Whether management uses controls and procedures to support the oversight of climate-related risks and opportunities and, if so, how these controls and procedures are integrated with other internal functions.

Verbatim · IFRS S2

What it means

The integration test. Climate oversight is weak if it runs in parallel to, rather than inside of, the control environment already used for financial and operational risk. The disclosure should describe how climate risk is picked up by the enterprise risk framework, the internal audit plan, and the SOX-style internal control over reporting (where applicable), not merely state that controls exist.

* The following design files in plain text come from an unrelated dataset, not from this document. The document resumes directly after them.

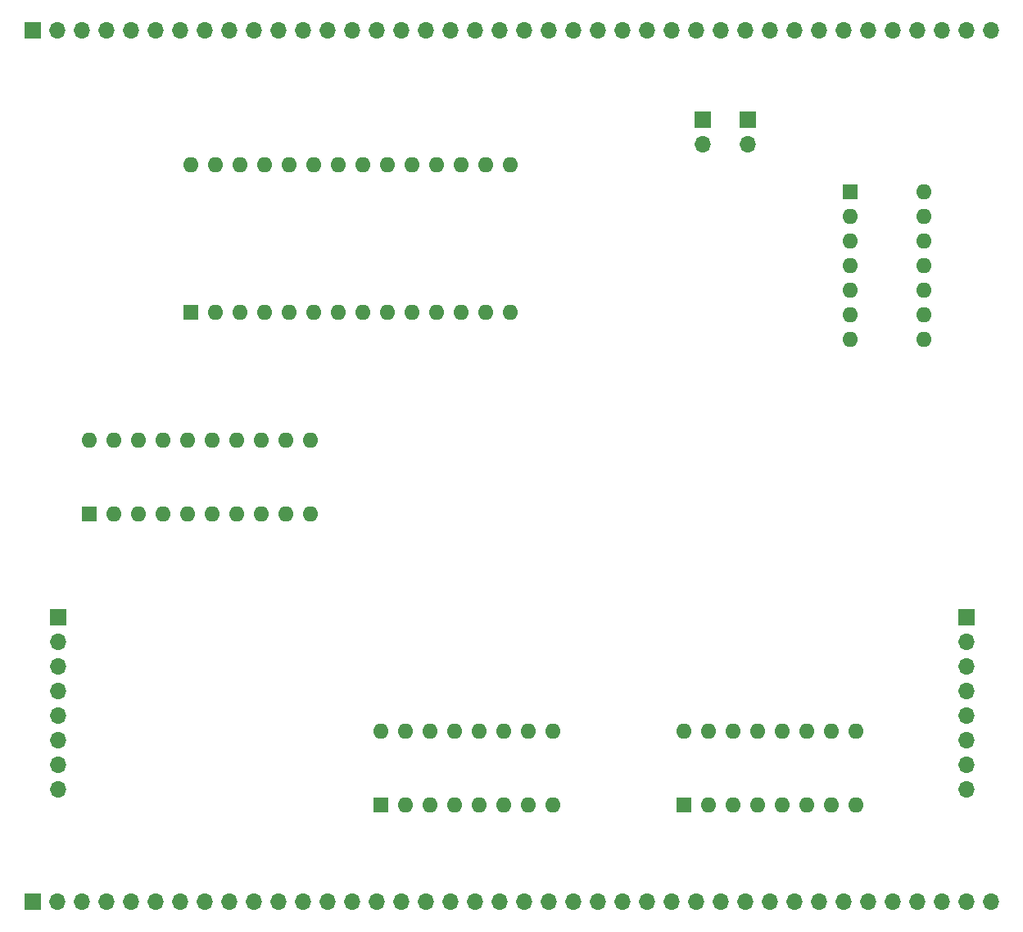
<source format=gbs>
G04 #@! TF.GenerationSoftware,KiCad,Pcbnew,(5.1.9)-1*
G04 #@! TF.CreationDate,2021-10-24T10:03:22-04:00*
G04 #@! TF.ProjectId,ram-mar,72616d2d-6d61-4722-9e6b-696361645f70,1.0*
G04 #@! TF.SameCoordinates,Original*
G04 #@! TF.FileFunction,Soldermask,Bot*
G04 #@! TF.FilePolarity,Negative*
%FSLAX46Y46*%
G04 Gerber Fmt 4.6, Leading zero omitted, Abs format (unit mm)*
G04 Created by KiCad (PCBNEW (5.1.9)-1) date 2021-10-24 10:03:22*
%MOMM*%
%LPD*%
G01*
G04 APERTURE LIST*
%ADD10O,1.600000X1.600000*%
%ADD11R,1.600000X1.600000*%
%ADD12O,1.700000X1.700000*%
%ADD13R,1.700000X1.700000*%
G04 APERTURE END LIST*
D10*
X102800000Y-59860000D03*
X135820000Y-75100000D03*
X105340000Y-59860000D03*
X133280000Y-75100000D03*
X107880000Y-59860000D03*
X130740000Y-75100000D03*
X110420000Y-59860000D03*
X128200000Y-75100000D03*
X112960000Y-59860000D03*
X125660000Y-75100000D03*
X115500000Y-59860000D03*
X123120000Y-75100000D03*
X118040000Y-59860000D03*
X120580000Y-75100000D03*
X120580000Y-59860000D03*
X118040000Y-75100000D03*
X123120000Y-59860000D03*
X115500000Y-75100000D03*
X125660000Y-59860000D03*
X112960000Y-75100000D03*
X128200000Y-59860000D03*
X110420000Y-75100000D03*
X130740000Y-59860000D03*
X107880000Y-75100000D03*
X133280000Y-59860000D03*
X105340000Y-75100000D03*
X135820000Y-59860000D03*
D11*
X102800000Y-75100000D03*
D12*
X182900000Y-124380000D03*
X182900000Y-121840000D03*
X182900000Y-119300000D03*
X182900000Y-116760000D03*
X182900000Y-114220000D03*
X182900000Y-111680000D03*
X182900000Y-109140000D03*
D13*
X182900000Y-106600000D03*
D10*
X178520000Y-62700000D03*
X170900000Y-77940000D03*
X178520000Y-65240000D03*
X170900000Y-75400000D03*
X178520000Y-67780000D03*
X170900000Y-72860000D03*
X178520000Y-70320000D03*
X170900000Y-70320000D03*
X178520000Y-72860000D03*
X170900000Y-67780000D03*
X178520000Y-75400000D03*
X170900000Y-65240000D03*
X178520000Y-77940000D03*
D11*
X170900000Y-62700000D03*
D10*
X122400000Y-118380000D03*
X140180000Y-126000000D03*
X124940000Y-118380000D03*
X137640000Y-126000000D03*
X127480000Y-118380000D03*
X135100000Y-126000000D03*
X130020000Y-118380000D03*
X132560000Y-126000000D03*
X132560000Y-118380000D03*
X130020000Y-126000000D03*
X135100000Y-118380000D03*
X127480000Y-126000000D03*
X137640000Y-118380000D03*
X124940000Y-126000000D03*
X140180000Y-118380000D03*
D11*
X122400000Y-126000000D03*
D10*
X153700000Y-118380000D03*
X171480000Y-126000000D03*
X156240000Y-118380000D03*
X168940000Y-126000000D03*
X158780000Y-118380000D03*
X166400000Y-126000000D03*
X161320000Y-118380000D03*
X163860000Y-126000000D03*
X163860000Y-118380000D03*
X161320000Y-126000000D03*
X166400000Y-118380000D03*
X158780000Y-126000000D03*
X168940000Y-118380000D03*
X156240000Y-126000000D03*
X171480000Y-118380000D03*
D11*
X153700000Y-126000000D03*
D12*
X160350000Y-57740000D03*
D13*
X160350000Y-55200000D03*
D12*
X155700000Y-57740000D03*
D13*
X155700000Y-55200000D03*
D10*
X92300000Y-88380000D03*
X115160000Y-96000000D03*
X94840000Y-88380000D03*
X112620000Y-96000000D03*
X97380000Y-88380000D03*
X110080000Y-96000000D03*
X99920000Y-88380000D03*
X107540000Y-96000000D03*
X102460000Y-88380000D03*
X105000000Y-96000000D03*
X105000000Y-88380000D03*
X102460000Y-96000000D03*
X107540000Y-88380000D03*
X99920000Y-96000000D03*
X110080000Y-88380000D03*
X97380000Y-96000000D03*
X112620000Y-88380000D03*
X94840000Y-96000000D03*
X115160000Y-88380000D03*
D11*
X92300000Y-96000000D03*
D12*
X89000000Y-124380000D03*
X89000000Y-121840000D03*
X89000000Y-119300000D03*
X89000000Y-116760000D03*
X89000000Y-114220000D03*
X89000000Y-111680000D03*
X89000000Y-109140000D03*
D13*
X89000000Y-106600000D03*
D12*
X185460000Y-136000000D03*
X182920000Y-136000000D03*
X180380000Y-136000000D03*
X177840000Y-136000000D03*
X175300000Y-136000000D03*
X172760000Y-136000000D03*
X170220000Y-136000000D03*
X167680000Y-136000000D03*
X165140000Y-136000000D03*
X162600000Y-136000000D03*
X160060000Y-136000000D03*
X157520000Y-136000000D03*
X154980000Y-136000000D03*
X152440000Y-136000000D03*
X149900000Y-136000000D03*
X147360000Y-136000000D03*
X144820000Y-136000000D03*
X142280000Y-136000000D03*
X139740000Y-136000000D03*
X137200000Y-136000000D03*
X134660000Y-136000000D03*
X132120000Y-136000000D03*
X129580000Y-136000000D03*
X127040000Y-136000000D03*
X124500000Y-136000000D03*
X121960000Y-136000000D03*
X119420000Y-136000000D03*
X116880000Y-136000000D03*
X114340000Y-136000000D03*
X111800000Y-136000000D03*
X109260000Y-136000000D03*
X106720000Y-136000000D03*
X104180000Y-136000000D03*
X101640000Y-136000000D03*
X99100000Y-136000000D03*
X96560000Y-136000000D03*
X94020000Y-136000000D03*
X91480000Y-136000000D03*
X88940000Y-136000000D03*
D13*
X86400000Y-136000000D03*
D12*
X185460000Y-46000000D03*
X182920000Y-46000000D03*
X180380000Y-46000000D03*
X177840000Y-46000000D03*
X175300000Y-46000000D03*
X172760000Y-46000000D03*
X170220000Y-46000000D03*
X167680000Y-46000000D03*
X165140000Y-46000000D03*
X162600000Y-46000000D03*
X160060000Y-46000000D03*
X157520000Y-46000000D03*
X154980000Y-46000000D03*
X152440000Y-46000000D03*
X149900000Y-46000000D03*
X147360000Y-46000000D03*
X144820000Y-46000000D03*
X142280000Y-46000000D03*
X139740000Y-46000000D03*
X137200000Y-46000000D03*
X134660000Y-46000000D03*
X132120000Y-46000000D03*
X129580000Y-46000000D03*
X127040000Y-46000000D03*
X124500000Y-46000000D03*
X121960000Y-46000000D03*
X119420000Y-46000000D03*
X116880000Y-46000000D03*
X114340000Y-46000000D03*
X111800000Y-46000000D03*
X109260000Y-46000000D03*
X106720000Y-46000000D03*
X104180000Y-46000000D03*
X101640000Y-46000000D03*
X99100000Y-46000000D03*
X96560000Y-46000000D03*
X94020000Y-46000000D03*
X91480000Y-46000000D03*
X88940000Y-46000000D03*
D13*
X86400000Y-46000000D03*
M02*

</source>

Plain English · Greentryst

Illustrative Disclosure

"Climate-related risks are logged in the Group's enterprise risk register using the same likelihood and impact taxonomy applied to other principal risks. Climate-related disclosures are within the scope of Internal Audit's three-year rolling assurance plan; the 2024 plan included a targeted review of Scope 2 data flows from the facilities system to the Group GHG inventory. Controls over climate data are tested as part of the internal control over sustainability reporting programme, governed by the Group's Disclosure Committee."

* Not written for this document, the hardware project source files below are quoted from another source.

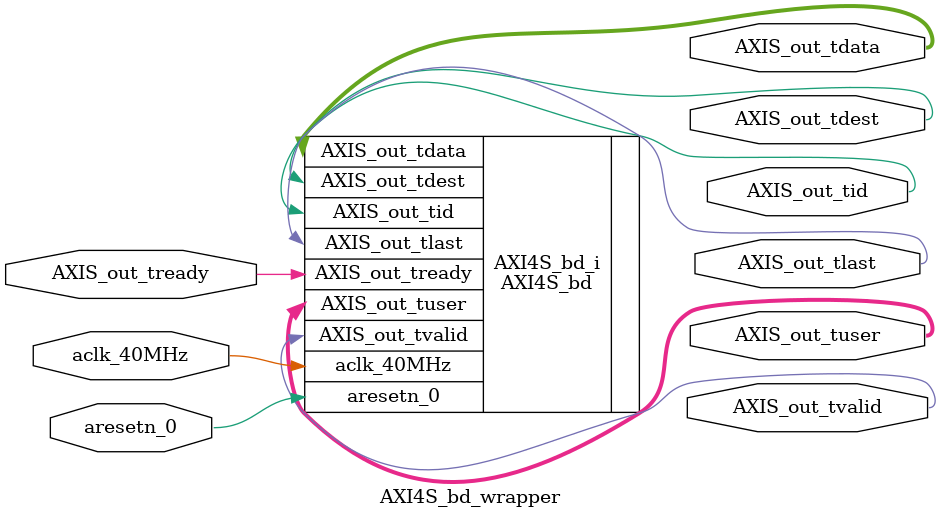
<source format=v>
`timescale 1 ps / 1 ps

module AXI4S_bd_wrapper
   (AXIS_out_tdata,
    AXIS_out_tdest,
    AXIS_out_tid,
    AXIS_out_tlast,
    AXIS_out_tready,
    AXIS_out_tuser,
    AXIS_out_tvalid,
    aclk_40MHz,
    aresetn_0);
  output [23:0]AXIS_out_tdata;
  output [0:0]AXIS_out_tdest;
  output [0:0]AXIS_out_tid;
  output AXIS_out_tlast;
  input AXIS_out_tready;
  output [2:0]AXIS_out_tuser;
  output AXIS_out_tvalid;
  input aclk_40MHz;
  input aresetn_0;

  wire [23:0]AXIS_out_tdata;
  wire [0:0]AXIS_out_tdest;
  wire [0:0]AXIS_out_tid;
  wire AXIS_out_tlast;
  wire AXIS_out_tready;
  wire [2:0]AXIS_out_tuser;
  wire AXIS_out_tvalid;
  wire aclk_40MHz;
  wire aresetn_0;

  AXI4S_bd AXI4S_bd_i
       (.AXIS_out_tdata(AXIS_out_tdata),
        .AXIS_out_tdest(AXIS_out_tdest),
        .AXIS_out_tid(AXIS_out_tid),
        .AXIS_out_tlast(AXIS_out_tlast),
        .AXIS_out_tready(AXIS_out_tready),
        .AXIS_out_tuser(AXIS_out_tuser),
        .AXIS_out_tvalid(AXIS_out_tvalid),
        .aclk_40MHz(aclk_40MHz),
        .aresetn_0(aresetn_0));
endmodule

</source>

What a good disclosure looks like

Requirement

In preparing disclosures to fulfil the requirements in paragraph 6, an entity shall avoid unnecessary duplication in accordance with IFRS S1 General Requirements for Disclosure of Sustainability-related Financial Information (IFRS S1) (see paragraph B42(b) of IFRS S1). For example, although an entity shall provide the information required by paragraph 6, if oversight of sustainability-related risks and opportunities is managed on an integrated basis, the entity would avoid duplication by providing integrated governance disclosures instead of separate disclosures for each sustainability-related risk and opportunity.

Verbatim · IFRS S2

What it means

A practical concession. If the same board committee oversees climate alongside nature, human rights, and other sustainability matters, and the same management structure executes, IFRS S2 does not require a separate set of governance disclosures for climate. The entity can write the governance section once, mapped across the sustainability disclosures that apply.

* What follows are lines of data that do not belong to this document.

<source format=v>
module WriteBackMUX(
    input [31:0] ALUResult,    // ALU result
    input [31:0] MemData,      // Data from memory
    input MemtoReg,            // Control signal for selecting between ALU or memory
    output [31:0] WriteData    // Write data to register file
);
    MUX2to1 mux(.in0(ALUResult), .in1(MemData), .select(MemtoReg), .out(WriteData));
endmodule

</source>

Plain English · Greentryst

Illustrative Disclosure

"The Risk and Sustainability Committee oversees all sustainability-related financial risks and opportunities on an integrated basis, including climate, nature, and human capital. The governance disclosures in this report therefore apply in common to all sustainability-related disclosures. Matters specific to climate are cross-referenced below where relevant." The disclosure signals the integrated approach once, then avoids repeating it under every topical disclosure.